Методология исследования включает как изучение оригинальных документов, трактатов, художественных произведений XVIII века, так и анализ научной литературы, включая работы известных искусствоведов и историков искусства. Автор использует сравнительный метод для анализа произведений искусства, иллюстрирующих научные концепции, и сопоставляет их с религиозными и мифологическими представлениями того времени. Также применяется историко-культурный подход для интерпретации наблюдений в широком контексте европейской культуры XVIII века.
Актуальность исследования заключается в необходимости более глубокого понимания взаимовлияния науки и искусства в период Просвещения. Исследование подчеркивает важность междисциплинарного подхода к изучению культуры, демонстрируя, как научные открытия воздействовали на художественное творчество и восприятие мира. Статья также акцентирует внимание на роли религии и мифологии в процессе адаптации научных знаний в обществе, что остается актуальным вопросом для современной культурологии и истории науки.
Научная новизна статьи состоит в комплексном рассмотрении влияния научных открытий на живопись XVIII века, с учетом религиозного и мифологического контекста. Автор предлагает новый взгляд на взаимодействие науки и искусства, показывая, как научные идеи интегрировались в культурное сознание эпохи и нашли отражение в художественных произведениях. Также статья дополняет существующие исследования новыми примерами и источниками, расширяя представление о взаимодействии различных сфер знания и веры в культуре XVIII века.

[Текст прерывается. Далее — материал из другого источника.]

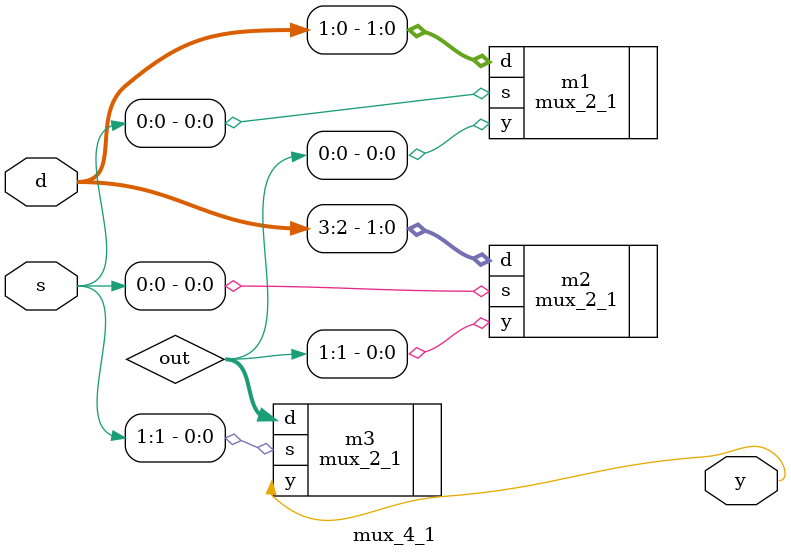
<source format=sv>

`timescale 1ns/10ps

module mux_4_1(d, s, y);		
	input logic [3:0] d;
	input logic [1:0] s;
	output logic y;
	
	logic [1:0] out;
	
	mux_2_1 m1 (.d(d[1:0]), .s(s[0]), .y(out[0]));
	mux_2_1 m2 (.d(d[3:2]), .s(s[0]), .y(out[1]));
	mux_2_1 m3 (.d(out), .s(s[1]), .y(y));
	
endmodule

</source>
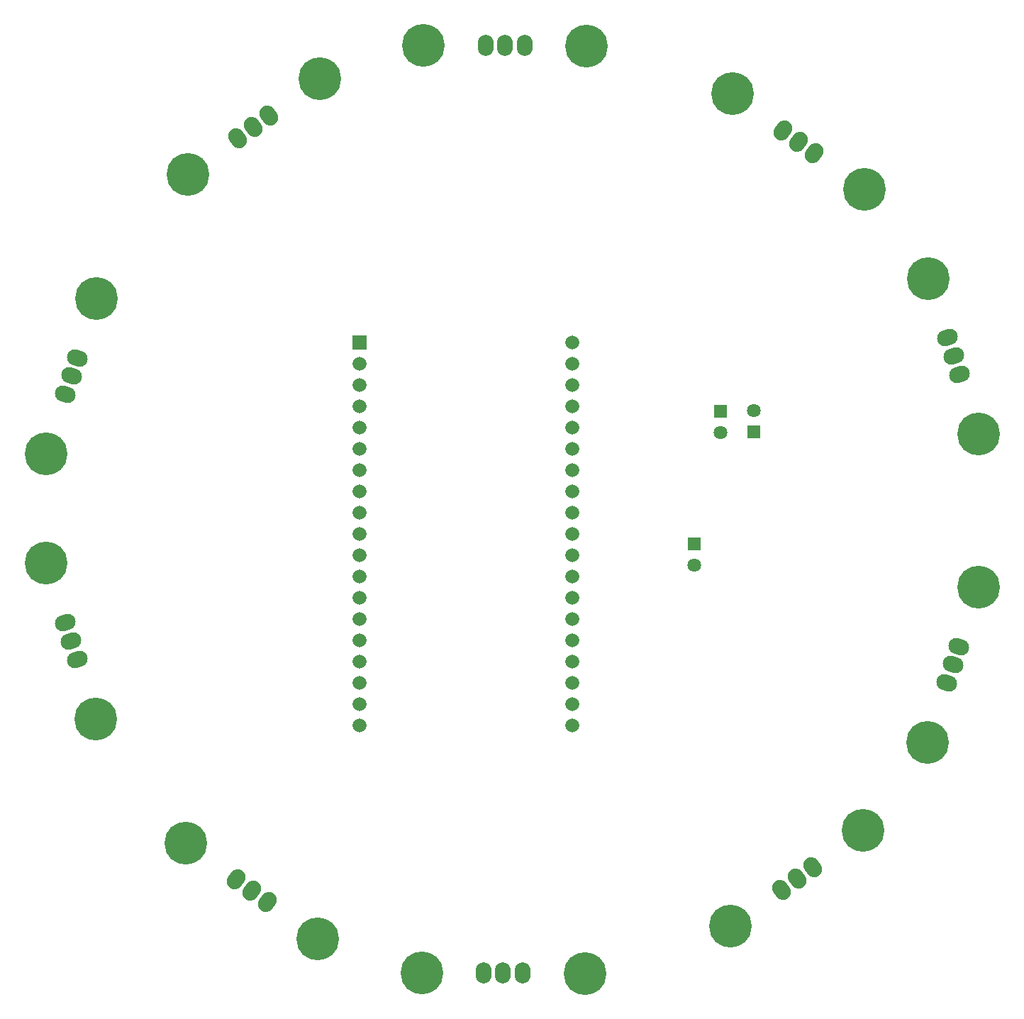
<source format=gbs>
G04*
G04 #@! TF.GenerationSoftware,Altium Limited,Altium Designer,23.3.1 (30)*
G04*
G04 Layer_Color=16711935*
%FSAX44Y44*%
%MOMM*%
G71*
G04*
G04 #@! TF.SameCoordinates,7327C3A3-A75D-4357-90E6-FA600F46672C*
G04*
G04*
G04 #@! TF.FilePolarity,Negative*
G04*
G01*
G75*
%ADD190R,1.6300X1.6300*%
%ADD191C,1.6300*%
%ADD192O,1.9000X2.5000*%
G04:AMPARAMS|DCode=193|XSize=1.9mm|YSize=2.5mm|CornerRadius=0mm|HoleSize=0mm|Usage=FLASHONLY|Rotation=216.021|XOffset=0mm|YOffset=0mm|HoleType=Round|Shape=Round|*
%AMOVALD193*
21,1,0.6000,1.9000,0.0000,0.0000,306.021*
1,1,1.9000,-0.1764,0.2426*
1,1,1.9000,0.1764,-0.2426*
%
%ADD193OVALD193*%

G04:AMPARAMS|DCode=194|XSize=1.9mm|YSize=2.5mm|CornerRadius=0mm|HoleSize=0mm|Usage=FLASHONLY|Rotation=71.962|XOffset=0mm|YOffset=0mm|HoleType=Round|Shape=Round|*
%AMOVALD194*
21,1,0.6000,1.9000,0.0000,0.0000,161.962*
1,1,1.9000,0.2853,-0.0929*
1,1,1.9000,-0.2853,0.0929*
%
%ADD194OVALD194*%

G04:AMPARAMS|DCode=195|XSize=1.9mm|YSize=2.5mm|CornerRadius=0mm|HoleSize=0mm|Usage=FLASHONLY|Rotation=287.828|XOffset=0mm|YOffset=0mm|HoleType=Round|Shape=Round|*
%AMOVALD195*
21,1,0.6000,1.9000,0.0000,0.0000,17.828*
1,1,1.9000,-0.2856,-0.0919*
1,1,1.9000,0.2856,0.0919*
%
%ADD195OVALD195*%

G04:AMPARAMS|DCode=196|XSize=1.9mm|YSize=2.5mm|CornerRadius=0mm|HoleSize=0mm|Usage=FLASHONLY|Rotation=143.903|XOffset=0mm|YOffset=0mm|HoleType=Round|Shape=Round|*
%AMOVALD196*
21,1,0.6000,1.9000,0.0000,0.0000,233.903*
1,1,1.9000,0.1767,0.2424*
1,1,1.9000,-0.1767,-0.2424*
%
%ADD196OVALD196*%

G04:AMPARAMS|DCode=197|XSize=1.9mm|YSize=2.5mm|CornerRadius=0mm|HoleSize=0mm|Usage=FLASHONLY|Rotation=215.897|XOffset=0mm|YOffset=0mm|HoleType=Round|Shape=Round|*
%AMOVALD197*
21,1,0.6000,1.9000,0.0000,0.0000,305.897*
1,1,1.9000,-0.1759,0.2430*
1,1,1.9000,0.1759,-0.2430*
%
%ADD197OVALD197*%

G04:AMPARAMS|DCode=198|XSize=1.9mm|YSize=2.5mm|CornerRadius=0mm|HoleSize=0mm|Usage=FLASHONLY|Rotation=71.912|XOffset=0mm|YOffset=0mm|HoleType=Round|Shape=Round|*
%AMOVALD198*
21,1,0.6000,1.9000,0.0000,0.0000,161.912*
1,1,1.9000,0.2852,-0.0931*
1,1,1.9000,-0.2852,0.0931*
%
%ADD198OVALD198*%

G04:AMPARAMS|DCode=199|XSize=1.9mm|YSize=2.5mm|CornerRadius=0mm|HoleSize=0mm|Usage=FLASHONLY|Rotation=287.883|XOffset=0mm|YOffset=0mm|HoleType=Round|Shape=Round|*
%AMOVALD199*
21,1,0.6000,1.9000,0.0000,0.0000,17.883*
1,1,1.9000,-0.2855,-0.0921*
1,1,1.9000,0.2855,0.0921*
%
%ADD199OVALD199*%

G04:AMPARAMS|DCode=200|XSize=1.9mm|YSize=2.5mm|CornerRadius=0mm|HoleSize=0mm|Usage=FLASHONLY|Rotation=143.903|XOffset=0mm|YOffset=0mm|HoleType=Round|Shape=Round|*
%AMOVALD200*
21,1,0.6000,1.9000,0.0000,0.0000,233.903*
1,1,1.9000,0.1767,0.2424*
1,1,1.9000,-0.1767,-0.2424*
%
%ADD200OVALD200*%

%ADD201C,5.1000*%
%ADD202R,1.6600X1.6600*%
%ADD203C,1.6600*%
D190*
X00847246Y00590619D02*
D03*
X00918496Y00723719D02*
D03*
X00878996Y00748307D02*
D03*
D191*
X00847246Y00565219D02*
D03*
X00918496Y00749119D02*
D03*
X00878996Y00722907D02*
D03*
D192*
X00621870Y01185130D02*
D03*
X00598870D02*
D03*
X00644870D02*
D03*
X00619341Y00077884D02*
D03*
X00596341D02*
D03*
X00642341D02*
D03*
D193*
X00302614Y01074745D02*
D03*
X00339818Y01101797D02*
D03*
X00321216Y01088271D02*
D03*
D194*
X00111201Y00812435D02*
D03*
X00096957Y00768696D02*
D03*
X00104079Y00790565D02*
D03*
D195*
X00110712Y00452481D02*
D03*
X00096629Y00496272D02*
D03*
X00103671Y00474376D02*
D03*
D196*
X00319326Y00176174D02*
D03*
X00337910Y00162624D02*
D03*
X00300741Y00189725D02*
D03*
D197*
X00970147Y00191025D02*
D03*
X00988778Y00204510D02*
D03*
X00951515Y00177539D02*
D03*
D198*
X01156404Y00446079D02*
D03*
X01149263Y00424216D02*
D03*
X01163545Y00467942D02*
D03*
D199*
X01157129Y00814594D02*
D03*
X01150066Y00836482D02*
D03*
X01164192Y00792705D02*
D03*
D200*
X00972091Y01070577D02*
D03*
X00990675Y01057027D02*
D03*
X00953506Y01084128D02*
D03*
D201*
X00073346Y00697905D02*
D03*
X00073339Y00567501D02*
D03*
X00133826Y00883228D02*
D03*
X00242784Y01031171D02*
D03*
X00400291Y01145631D02*
D03*
X00524171Y01185490D02*
D03*
X00719166Y01185064D02*
D03*
X00893646Y01128282D02*
D03*
X01051152Y01013320D02*
D03*
X01127202Y00907387D02*
D03*
X01187056Y00721800D02*
D03*
X01187114Y00538740D02*
D03*
X01126455Y00353416D02*
D03*
X01049071Y00247924D02*
D03*
X00891068Y00133651D02*
D03*
X00717040Y00077525D02*
D03*
X00522134Y00077885D02*
D03*
X00397752Y00118457D02*
D03*
X00240246Y00233419D02*
D03*
X00133193Y00381302D02*
D03*
D202*
X00448246Y00831019D02*
D03*
D203*
Y00805619D02*
D03*
Y00373819D02*
D03*
Y00780219D02*
D03*
Y00754819D02*
D03*
Y00729419D02*
D03*
Y00704019D02*
D03*
Y00678619D02*
D03*
Y00653219D02*
D03*
Y00627819D02*
D03*
Y00602419D02*
D03*
Y00577019D02*
D03*
Y00551619D02*
D03*
Y00526219D02*
D03*
Y00500819D02*
D03*
Y00475419D02*
D03*
Y00450019D02*
D03*
Y00424619D02*
D03*
Y00399219D02*
D03*
X00702246Y00831019D02*
D03*
Y00805619D02*
D03*
Y00780219D02*
D03*
Y00754819D02*
D03*
Y00729419D02*
D03*
Y00704019D02*
D03*
Y00678619D02*
D03*
Y00653219D02*
D03*
Y00627819D02*
D03*
Y00602419D02*
D03*
Y00577019D02*
D03*
Y00551619D02*
D03*
Y00526219D02*
D03*
Y00500819D02*
D03*
Y00475419D02*
D03*
Y00450019D02*
D03*
Y00424619D02*
D03*
Y00399219D02*
D03*
Y00373819D02*
D03*
M02*

</source>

Стиль статьи отличается научной строгостью, сохраняя доступность изложения. Автор хорошо структурирует материал, выделяя ключевые аспекты исследования и логично связывая их между собой. Текст насыщен примерами из живописи и цитатами из исторических источников, что делает аргументацию убедительной и наглядной. Библиография статьи достаточная, автор демонстрирует хорошее владение литературой по теме.
Автор не проводит прямой полемики с оппонентами, но косвенно отвечает на возможные возражения, предлагая альтернативные точки зрения и подтверждая свою позицию фактами и примерами. Например, автор упоминает о сложностях в повторении научных экспериментов в живописи, но тут же приводит аргументы, объясняющие эти трудности.
Выводы статьи подтверждают главную идею о значительном влиянии научных открытий на искусство и культуру XVIII века. Автор подчеркивает, что интеграция научных идей в художественное творчество происходила не только благодаря их научной ценности, но и благодаря их способности согласовываться с религиозными и мифологическими представлениями эпохи.
Статья богата любопытными примерами и будет интересна широкому кругу читателей, включая историков искусства, культурологов, философов, а также всех, кто интересуется взаимодействием науки и искусства.
Основываясь на вышеизложенных соображениях, данная статья заслуживает публикации в журнале «Философия и культура».